Traité
de la Réintégration des êtres(extrait)
Dom Martinez de Pasqually
...Je t'ai dit il n'y a qu'un instant, qu'en prenant depuis le cercle terrestre
jusqu'au
cercle divin, tu trouveras le nombre 12, qui a été le principe
de la division du
temps, et le nombre 3, qui a été le principe de toute forme
corporelle. Si tu
multiplies le nombre 3 par le quaternaire dont je viens de te parler, et
qui se trouve
exactement dans les mondes terrestre, céleste et surcéleste,
tu auras pour produit
ce même nombre 12, ou 3, qui te confirmera que la forme corporelle
de
tous les êtres existants dans ces trois mondes provient de trois principes
:
soufre, sel et mercure, dont je t'ai déjà instruit.

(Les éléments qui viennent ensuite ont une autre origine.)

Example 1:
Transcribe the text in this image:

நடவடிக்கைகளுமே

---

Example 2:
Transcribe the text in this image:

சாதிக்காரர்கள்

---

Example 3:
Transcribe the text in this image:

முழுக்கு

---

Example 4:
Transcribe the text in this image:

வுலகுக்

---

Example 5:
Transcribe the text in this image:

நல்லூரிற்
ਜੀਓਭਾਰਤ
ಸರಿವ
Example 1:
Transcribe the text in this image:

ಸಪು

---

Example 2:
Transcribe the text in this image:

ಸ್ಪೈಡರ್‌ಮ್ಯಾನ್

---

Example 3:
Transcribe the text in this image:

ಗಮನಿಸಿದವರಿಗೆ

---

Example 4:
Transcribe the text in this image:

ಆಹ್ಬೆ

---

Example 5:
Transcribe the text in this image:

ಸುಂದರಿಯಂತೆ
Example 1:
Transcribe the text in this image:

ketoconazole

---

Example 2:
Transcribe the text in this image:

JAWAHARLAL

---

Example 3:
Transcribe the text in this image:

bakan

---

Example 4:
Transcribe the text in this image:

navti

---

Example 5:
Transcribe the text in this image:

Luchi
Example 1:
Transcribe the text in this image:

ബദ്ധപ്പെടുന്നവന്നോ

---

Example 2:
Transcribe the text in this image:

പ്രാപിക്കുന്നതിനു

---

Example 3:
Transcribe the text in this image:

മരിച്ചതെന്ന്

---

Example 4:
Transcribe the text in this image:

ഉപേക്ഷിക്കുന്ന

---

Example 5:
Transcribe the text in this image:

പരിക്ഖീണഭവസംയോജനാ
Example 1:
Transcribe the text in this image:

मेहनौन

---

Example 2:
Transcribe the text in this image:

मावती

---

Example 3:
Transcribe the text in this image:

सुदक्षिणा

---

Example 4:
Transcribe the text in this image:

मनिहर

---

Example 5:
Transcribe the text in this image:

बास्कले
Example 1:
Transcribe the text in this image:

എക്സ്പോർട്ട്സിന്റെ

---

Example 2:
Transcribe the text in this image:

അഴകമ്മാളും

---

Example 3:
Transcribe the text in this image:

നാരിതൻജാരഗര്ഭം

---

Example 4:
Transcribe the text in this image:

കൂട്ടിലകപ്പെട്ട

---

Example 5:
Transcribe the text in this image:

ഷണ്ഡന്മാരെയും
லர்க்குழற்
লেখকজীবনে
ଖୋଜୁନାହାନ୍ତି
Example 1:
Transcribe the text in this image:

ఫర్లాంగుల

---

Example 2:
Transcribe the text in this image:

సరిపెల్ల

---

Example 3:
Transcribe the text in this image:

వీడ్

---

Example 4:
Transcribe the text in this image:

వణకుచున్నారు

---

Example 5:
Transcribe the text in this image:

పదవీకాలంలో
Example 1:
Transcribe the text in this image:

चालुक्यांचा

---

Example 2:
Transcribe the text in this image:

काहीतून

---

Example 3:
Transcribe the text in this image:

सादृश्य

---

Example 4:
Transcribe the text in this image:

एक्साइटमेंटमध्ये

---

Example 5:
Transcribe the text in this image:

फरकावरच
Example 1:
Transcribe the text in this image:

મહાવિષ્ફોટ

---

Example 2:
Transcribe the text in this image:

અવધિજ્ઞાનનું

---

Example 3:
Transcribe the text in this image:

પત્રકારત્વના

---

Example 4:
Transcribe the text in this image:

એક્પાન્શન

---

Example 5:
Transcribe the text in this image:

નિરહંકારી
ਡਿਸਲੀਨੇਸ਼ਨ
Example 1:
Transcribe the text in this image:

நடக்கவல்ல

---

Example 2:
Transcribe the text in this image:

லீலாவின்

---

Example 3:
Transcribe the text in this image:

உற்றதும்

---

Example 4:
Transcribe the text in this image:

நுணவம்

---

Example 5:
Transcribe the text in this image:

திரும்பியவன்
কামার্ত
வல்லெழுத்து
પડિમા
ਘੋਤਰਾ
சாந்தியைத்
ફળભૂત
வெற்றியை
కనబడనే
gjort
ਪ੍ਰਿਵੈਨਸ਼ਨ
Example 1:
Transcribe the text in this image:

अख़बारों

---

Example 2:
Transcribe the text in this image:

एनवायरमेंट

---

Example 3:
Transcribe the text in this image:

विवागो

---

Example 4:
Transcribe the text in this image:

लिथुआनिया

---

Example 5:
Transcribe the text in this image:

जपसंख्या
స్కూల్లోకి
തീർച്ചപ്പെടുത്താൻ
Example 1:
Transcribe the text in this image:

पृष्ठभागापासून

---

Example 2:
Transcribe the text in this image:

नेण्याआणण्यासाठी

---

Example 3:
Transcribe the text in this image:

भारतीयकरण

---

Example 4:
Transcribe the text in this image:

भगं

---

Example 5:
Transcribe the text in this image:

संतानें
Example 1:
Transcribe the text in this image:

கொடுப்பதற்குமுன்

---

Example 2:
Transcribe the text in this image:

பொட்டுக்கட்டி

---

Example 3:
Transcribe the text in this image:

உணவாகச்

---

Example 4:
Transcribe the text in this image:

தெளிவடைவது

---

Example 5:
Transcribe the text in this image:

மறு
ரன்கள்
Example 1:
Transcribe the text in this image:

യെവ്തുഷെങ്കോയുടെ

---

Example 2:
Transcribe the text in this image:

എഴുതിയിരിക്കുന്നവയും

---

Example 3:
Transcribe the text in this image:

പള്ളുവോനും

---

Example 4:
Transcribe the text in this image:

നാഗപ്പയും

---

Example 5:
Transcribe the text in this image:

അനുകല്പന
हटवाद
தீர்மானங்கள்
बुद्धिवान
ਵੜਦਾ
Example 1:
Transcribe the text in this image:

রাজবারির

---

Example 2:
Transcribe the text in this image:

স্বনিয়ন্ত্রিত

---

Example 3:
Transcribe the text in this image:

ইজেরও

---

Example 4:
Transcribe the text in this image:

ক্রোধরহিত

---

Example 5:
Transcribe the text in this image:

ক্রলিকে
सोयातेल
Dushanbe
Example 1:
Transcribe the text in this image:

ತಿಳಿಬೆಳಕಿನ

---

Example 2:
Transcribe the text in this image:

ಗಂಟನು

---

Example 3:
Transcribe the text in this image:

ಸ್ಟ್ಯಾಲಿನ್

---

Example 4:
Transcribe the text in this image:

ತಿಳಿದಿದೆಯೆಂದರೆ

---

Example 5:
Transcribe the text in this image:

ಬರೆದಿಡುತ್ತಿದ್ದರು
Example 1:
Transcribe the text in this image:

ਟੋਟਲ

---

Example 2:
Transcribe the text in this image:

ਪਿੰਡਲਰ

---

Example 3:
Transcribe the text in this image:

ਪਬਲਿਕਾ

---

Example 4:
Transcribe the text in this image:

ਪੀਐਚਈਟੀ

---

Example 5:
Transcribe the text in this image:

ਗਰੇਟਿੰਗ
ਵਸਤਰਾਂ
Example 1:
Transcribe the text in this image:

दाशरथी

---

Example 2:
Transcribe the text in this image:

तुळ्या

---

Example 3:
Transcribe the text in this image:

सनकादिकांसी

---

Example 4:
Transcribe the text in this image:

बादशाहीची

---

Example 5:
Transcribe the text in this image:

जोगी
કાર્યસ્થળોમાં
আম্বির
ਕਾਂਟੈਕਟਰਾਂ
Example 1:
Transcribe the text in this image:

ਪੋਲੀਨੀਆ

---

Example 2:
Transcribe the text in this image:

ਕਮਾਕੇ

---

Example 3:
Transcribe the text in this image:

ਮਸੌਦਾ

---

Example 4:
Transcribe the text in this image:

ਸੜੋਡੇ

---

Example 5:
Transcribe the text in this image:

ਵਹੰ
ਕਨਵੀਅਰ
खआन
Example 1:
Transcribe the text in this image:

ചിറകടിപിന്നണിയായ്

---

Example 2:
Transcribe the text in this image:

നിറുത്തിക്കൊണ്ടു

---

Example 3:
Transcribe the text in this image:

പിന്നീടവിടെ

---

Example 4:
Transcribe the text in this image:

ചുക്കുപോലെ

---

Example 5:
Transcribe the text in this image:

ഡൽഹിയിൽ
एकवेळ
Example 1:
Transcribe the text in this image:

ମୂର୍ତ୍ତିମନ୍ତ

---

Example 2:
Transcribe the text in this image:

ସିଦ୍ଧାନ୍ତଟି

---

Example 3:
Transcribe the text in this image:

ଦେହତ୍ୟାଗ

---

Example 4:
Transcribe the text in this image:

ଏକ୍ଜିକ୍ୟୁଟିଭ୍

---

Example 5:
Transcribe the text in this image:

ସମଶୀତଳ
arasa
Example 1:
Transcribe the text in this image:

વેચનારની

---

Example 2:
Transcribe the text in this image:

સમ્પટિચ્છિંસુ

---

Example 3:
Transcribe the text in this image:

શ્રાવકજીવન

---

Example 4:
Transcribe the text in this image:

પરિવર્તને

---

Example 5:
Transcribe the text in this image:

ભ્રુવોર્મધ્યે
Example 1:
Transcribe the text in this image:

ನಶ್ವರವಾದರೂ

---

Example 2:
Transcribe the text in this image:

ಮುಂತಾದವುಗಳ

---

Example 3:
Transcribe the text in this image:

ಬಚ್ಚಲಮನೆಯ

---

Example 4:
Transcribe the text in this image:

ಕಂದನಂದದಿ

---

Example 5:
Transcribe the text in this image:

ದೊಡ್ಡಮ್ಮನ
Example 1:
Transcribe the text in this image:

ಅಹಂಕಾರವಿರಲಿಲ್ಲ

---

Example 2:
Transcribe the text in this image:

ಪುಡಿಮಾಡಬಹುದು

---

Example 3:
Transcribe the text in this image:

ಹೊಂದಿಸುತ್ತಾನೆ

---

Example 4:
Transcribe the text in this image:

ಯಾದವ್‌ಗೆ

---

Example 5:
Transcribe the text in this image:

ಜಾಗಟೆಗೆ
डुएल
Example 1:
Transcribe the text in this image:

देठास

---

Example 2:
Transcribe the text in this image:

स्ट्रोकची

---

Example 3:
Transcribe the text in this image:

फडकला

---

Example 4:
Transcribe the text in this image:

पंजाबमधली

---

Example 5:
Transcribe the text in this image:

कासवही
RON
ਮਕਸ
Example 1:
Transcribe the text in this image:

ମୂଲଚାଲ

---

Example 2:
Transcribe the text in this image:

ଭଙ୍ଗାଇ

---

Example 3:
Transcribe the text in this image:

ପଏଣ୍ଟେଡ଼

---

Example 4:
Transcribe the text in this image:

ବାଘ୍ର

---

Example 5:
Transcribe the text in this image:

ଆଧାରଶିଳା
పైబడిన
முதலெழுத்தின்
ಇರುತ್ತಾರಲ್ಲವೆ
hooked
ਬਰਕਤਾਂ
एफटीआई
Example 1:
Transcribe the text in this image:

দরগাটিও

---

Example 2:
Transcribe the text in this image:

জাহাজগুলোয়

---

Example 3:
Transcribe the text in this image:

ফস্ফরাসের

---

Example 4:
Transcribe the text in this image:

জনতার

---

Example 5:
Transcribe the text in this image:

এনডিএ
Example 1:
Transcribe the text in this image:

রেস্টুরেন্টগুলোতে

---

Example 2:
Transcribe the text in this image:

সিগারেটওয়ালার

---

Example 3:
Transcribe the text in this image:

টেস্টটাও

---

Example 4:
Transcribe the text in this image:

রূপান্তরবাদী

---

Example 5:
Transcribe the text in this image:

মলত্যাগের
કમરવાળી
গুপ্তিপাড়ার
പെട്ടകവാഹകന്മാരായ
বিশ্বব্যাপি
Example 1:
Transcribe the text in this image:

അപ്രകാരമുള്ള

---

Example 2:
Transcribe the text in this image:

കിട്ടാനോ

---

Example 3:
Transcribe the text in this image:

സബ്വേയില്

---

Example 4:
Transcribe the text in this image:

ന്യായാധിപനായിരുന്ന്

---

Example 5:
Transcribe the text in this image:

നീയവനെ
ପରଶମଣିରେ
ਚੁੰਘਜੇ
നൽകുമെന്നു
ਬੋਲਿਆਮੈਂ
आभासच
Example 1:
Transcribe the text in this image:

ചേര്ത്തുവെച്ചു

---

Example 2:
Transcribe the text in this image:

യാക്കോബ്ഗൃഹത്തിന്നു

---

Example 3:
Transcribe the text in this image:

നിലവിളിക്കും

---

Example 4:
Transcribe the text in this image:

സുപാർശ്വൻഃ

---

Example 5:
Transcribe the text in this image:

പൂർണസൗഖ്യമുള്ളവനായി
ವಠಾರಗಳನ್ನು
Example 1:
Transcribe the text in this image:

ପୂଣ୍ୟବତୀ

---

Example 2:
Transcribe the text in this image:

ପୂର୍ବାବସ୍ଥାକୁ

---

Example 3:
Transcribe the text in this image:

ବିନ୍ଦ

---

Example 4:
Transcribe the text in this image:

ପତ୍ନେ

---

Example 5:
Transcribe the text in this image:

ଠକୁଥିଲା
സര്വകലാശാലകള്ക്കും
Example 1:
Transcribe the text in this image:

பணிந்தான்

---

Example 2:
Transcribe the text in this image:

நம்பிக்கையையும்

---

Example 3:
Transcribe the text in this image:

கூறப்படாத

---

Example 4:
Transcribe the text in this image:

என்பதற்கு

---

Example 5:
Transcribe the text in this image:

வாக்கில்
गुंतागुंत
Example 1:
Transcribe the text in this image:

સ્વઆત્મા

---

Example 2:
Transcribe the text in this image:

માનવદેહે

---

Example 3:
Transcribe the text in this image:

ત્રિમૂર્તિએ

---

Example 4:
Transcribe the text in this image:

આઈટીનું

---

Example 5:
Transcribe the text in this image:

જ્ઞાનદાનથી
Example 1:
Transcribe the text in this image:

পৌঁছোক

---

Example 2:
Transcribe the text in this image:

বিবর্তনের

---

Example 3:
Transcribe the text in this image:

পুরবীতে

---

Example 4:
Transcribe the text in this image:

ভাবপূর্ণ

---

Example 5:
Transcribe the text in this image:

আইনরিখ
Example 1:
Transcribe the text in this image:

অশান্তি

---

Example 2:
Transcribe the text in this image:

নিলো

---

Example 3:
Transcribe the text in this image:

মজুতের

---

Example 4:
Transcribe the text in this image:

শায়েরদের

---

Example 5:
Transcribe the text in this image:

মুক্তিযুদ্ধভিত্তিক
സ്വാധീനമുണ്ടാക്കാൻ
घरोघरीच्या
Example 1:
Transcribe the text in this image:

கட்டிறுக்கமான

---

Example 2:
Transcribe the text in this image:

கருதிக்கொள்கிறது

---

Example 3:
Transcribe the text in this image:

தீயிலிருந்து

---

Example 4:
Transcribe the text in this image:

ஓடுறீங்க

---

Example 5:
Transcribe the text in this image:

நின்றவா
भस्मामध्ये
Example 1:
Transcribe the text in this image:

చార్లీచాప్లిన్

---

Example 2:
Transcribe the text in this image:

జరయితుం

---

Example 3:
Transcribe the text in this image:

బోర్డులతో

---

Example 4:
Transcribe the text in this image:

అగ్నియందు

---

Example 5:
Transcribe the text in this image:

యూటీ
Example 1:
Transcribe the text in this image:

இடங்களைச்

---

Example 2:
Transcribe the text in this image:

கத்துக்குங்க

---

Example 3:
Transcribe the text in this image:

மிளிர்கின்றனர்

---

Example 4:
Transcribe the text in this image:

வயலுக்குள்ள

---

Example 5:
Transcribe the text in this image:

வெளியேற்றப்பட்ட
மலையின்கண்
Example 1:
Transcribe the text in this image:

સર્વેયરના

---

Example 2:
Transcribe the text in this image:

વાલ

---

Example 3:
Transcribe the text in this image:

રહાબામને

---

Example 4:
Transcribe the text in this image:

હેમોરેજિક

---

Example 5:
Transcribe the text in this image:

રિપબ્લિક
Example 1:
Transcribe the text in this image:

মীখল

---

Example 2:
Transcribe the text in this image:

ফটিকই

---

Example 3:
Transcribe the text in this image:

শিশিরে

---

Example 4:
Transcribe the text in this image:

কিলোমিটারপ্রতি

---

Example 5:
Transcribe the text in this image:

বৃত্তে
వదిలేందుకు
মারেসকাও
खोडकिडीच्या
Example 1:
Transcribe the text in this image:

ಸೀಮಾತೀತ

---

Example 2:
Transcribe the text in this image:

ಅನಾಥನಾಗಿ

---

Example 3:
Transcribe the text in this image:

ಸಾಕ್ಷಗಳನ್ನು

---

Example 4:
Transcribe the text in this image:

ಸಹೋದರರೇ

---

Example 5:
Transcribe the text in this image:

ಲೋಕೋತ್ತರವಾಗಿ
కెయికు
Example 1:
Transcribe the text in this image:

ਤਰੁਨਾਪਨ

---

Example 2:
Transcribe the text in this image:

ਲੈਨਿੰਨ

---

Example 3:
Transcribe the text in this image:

En effet,
aucun être ne peut se
revêtir de la substance d'une forme apparente sans qu'elle soit composée
de
ces trois principes. Tu pourrais être étonné que je
te parlasse de forme
corporelle pour les habitants du surcéleste ; tu dois sentir cependant
que
tout être émancipé, pour opérer temporellement
les volontés du Créateur,
se produit une enveloppe corporelle qui sert de voile à son action
spirituelle
temporelle. Sans cette enveloppe, il ne pourrait rien opérer sur
les autres êtres
temporels sans les consumer par la faculté innée de l'esprit
pur de dissoudre
tout ce qu'il approche. Cette enveloppe corporelle glorieuse dont se revêtent
les
habitants spirituels du surcéleste et du terrestre, n'est autre chose
que la
production de leur propre feu. Ces êtres spirituels ont, à
cet égard, la même
propriété que les esprits de l'axe central, qui ont en eux
le pouvoir de faire
émaner de leur feu les trois essences fondamentales de leur propre
corps, ou
forme glorieuse. L'opération des uns et des autres, quant à
cet objet, est
absolument la même ; néanmoins il y a une très grande
différence dans l'action
de ces trois sortes d'esprits : les esprits de l'axe n'ont chacun en eux
qu'une seule
action ; ainsi ils ne peuvent opérer qu'une seule sorte de forme,
et qu'après
l'opération immédiate d'un être supérieur qui
les commande et en dispose à son gré,
et selon la volonté du Créateur. Mais les êtres spirituels
habitant les trois mondes,
ayant à opérer des actions plus considérables et plus
étendues, peuvent
se produire à chaque instant de nouvelles formes et les varier à
l'infini selon leur
besoin, et selon l'objet qu'ils ont à remplir. Il est vrai que ces
êtres spirituels
ne peuvent agir, ainsi que les esprits de l'axe, sans avoir reçu
l'ordre du Créateur ;
mais quand ils l'ont reçu, ils ont en eux tout ce qu'il faut pour
l'exécuter par eux-
mêmes, au lieu que les esprits de l'axe sont de simples sujets qui
n'agissent
qu'autant qu'ils sont conduits, parce qu'ils n'ont pas l'intelligence. C'est
là ce qui doit te faire concevoir que les essences et les formes
corporelles des êtres spirituels, habitants des trois mondes, sont
plus pures et plus subtiles que celles qui proviennent des esprits de l'axe.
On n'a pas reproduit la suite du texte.